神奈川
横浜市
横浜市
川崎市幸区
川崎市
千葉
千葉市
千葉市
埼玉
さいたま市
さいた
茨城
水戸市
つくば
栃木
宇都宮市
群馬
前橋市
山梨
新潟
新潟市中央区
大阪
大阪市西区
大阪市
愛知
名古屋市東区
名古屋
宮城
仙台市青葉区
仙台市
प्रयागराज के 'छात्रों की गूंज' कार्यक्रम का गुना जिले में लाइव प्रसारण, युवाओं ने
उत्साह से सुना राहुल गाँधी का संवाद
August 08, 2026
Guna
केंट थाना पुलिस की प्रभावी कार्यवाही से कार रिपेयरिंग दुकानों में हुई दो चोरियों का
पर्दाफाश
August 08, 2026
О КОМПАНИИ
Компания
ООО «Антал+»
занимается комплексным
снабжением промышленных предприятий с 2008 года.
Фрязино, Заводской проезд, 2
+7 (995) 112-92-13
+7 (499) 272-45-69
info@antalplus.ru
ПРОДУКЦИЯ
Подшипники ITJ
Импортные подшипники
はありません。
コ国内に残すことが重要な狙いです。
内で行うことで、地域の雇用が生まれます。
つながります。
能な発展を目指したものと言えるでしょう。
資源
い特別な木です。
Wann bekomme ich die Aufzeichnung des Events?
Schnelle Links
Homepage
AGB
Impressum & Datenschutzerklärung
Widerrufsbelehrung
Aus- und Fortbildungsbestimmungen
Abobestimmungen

══════

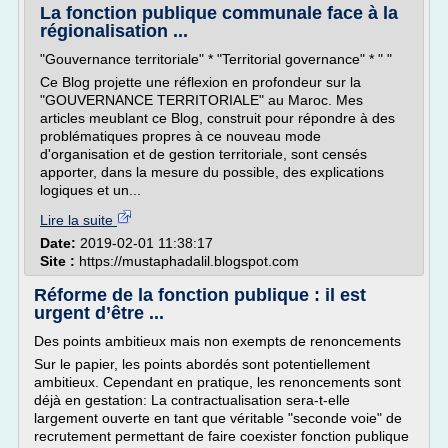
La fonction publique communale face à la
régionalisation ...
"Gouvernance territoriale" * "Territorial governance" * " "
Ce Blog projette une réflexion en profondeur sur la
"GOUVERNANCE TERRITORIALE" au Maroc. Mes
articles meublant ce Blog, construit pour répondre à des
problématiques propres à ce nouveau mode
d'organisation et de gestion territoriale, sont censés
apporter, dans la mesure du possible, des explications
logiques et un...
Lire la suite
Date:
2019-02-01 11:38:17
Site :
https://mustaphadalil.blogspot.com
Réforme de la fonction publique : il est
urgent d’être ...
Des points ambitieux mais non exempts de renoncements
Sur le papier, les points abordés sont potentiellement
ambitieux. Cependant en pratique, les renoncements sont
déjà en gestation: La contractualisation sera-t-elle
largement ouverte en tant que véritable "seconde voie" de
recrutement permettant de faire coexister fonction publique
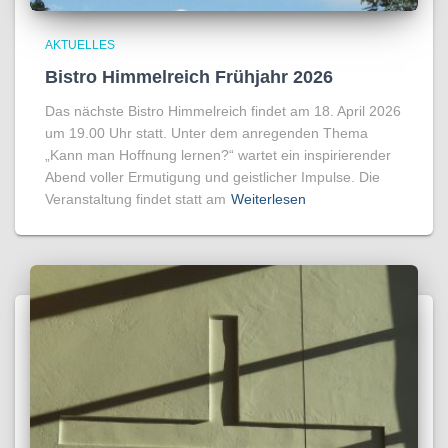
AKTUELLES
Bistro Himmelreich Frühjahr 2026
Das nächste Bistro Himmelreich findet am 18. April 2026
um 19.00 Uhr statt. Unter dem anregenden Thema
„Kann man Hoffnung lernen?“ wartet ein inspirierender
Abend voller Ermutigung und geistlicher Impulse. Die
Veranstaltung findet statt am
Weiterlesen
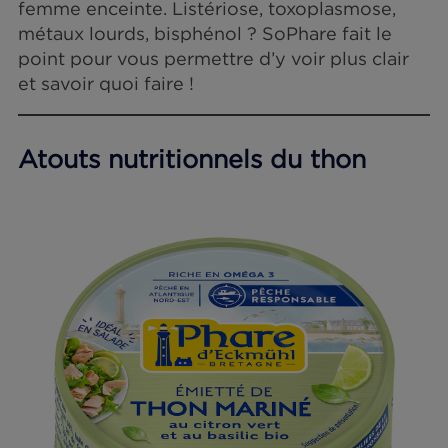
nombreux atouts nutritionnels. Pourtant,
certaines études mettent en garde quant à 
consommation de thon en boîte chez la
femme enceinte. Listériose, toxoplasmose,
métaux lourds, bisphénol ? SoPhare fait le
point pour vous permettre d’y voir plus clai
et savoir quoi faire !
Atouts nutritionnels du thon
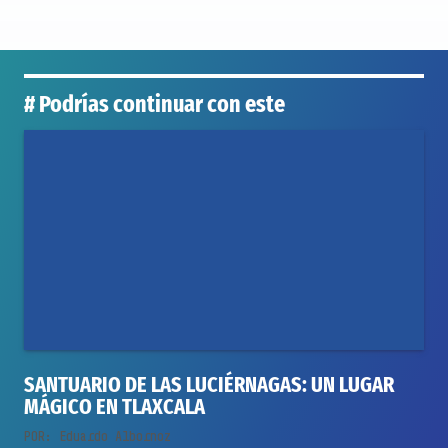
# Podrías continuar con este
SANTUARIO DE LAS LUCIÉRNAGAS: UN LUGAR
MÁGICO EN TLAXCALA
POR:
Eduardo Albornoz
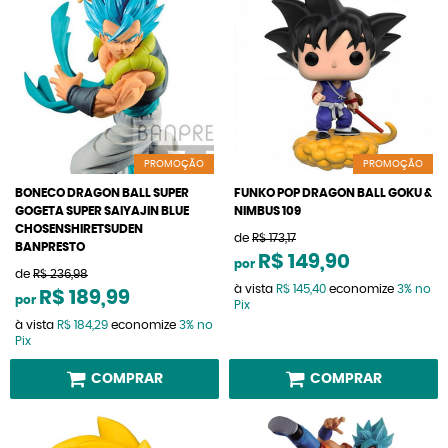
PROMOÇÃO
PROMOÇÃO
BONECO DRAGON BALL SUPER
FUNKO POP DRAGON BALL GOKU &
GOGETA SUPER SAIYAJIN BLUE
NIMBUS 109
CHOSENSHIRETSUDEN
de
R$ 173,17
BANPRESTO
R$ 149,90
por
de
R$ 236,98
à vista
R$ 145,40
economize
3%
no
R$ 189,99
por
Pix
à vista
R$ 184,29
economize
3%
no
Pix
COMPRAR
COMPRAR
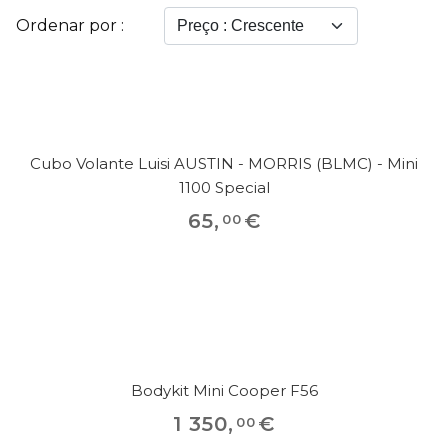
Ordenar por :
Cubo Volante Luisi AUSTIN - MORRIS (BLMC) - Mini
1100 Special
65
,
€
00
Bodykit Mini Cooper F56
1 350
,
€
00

══════

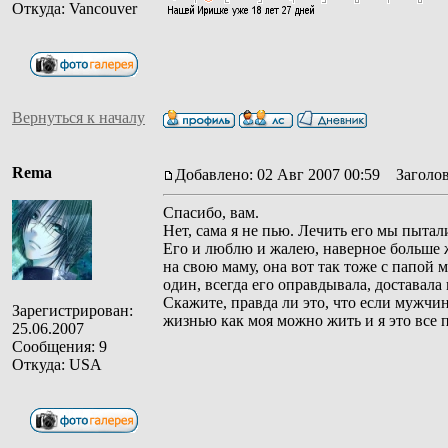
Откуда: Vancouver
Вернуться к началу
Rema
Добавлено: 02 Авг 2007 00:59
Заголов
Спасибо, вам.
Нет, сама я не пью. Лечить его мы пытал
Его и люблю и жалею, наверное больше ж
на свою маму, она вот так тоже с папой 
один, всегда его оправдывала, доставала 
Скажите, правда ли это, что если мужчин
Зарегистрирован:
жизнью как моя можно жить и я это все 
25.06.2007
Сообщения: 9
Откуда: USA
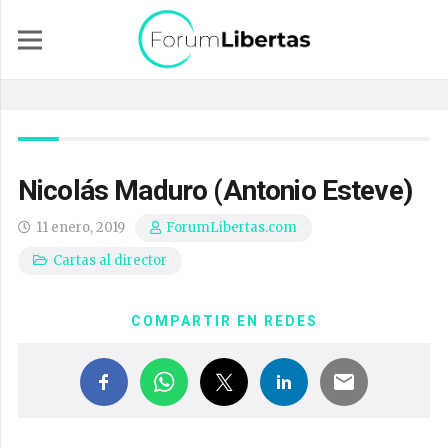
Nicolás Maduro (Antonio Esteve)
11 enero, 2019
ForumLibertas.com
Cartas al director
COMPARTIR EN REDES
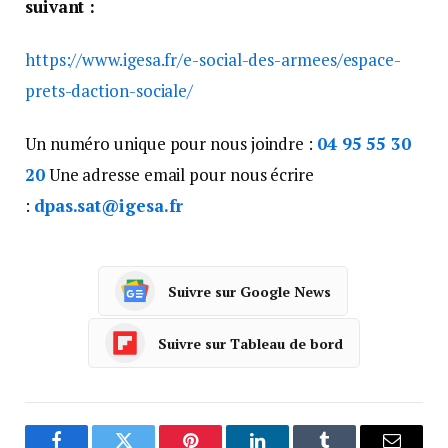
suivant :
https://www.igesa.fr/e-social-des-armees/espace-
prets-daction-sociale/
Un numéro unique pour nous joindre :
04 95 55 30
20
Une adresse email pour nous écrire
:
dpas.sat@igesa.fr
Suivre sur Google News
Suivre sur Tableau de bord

══════

Pull every line containing "Mini" from the material above.

Cubo Volante Luisi AUSTIN - MORRIS (BLMC) - Mini
Bodykit Mini Cooper F56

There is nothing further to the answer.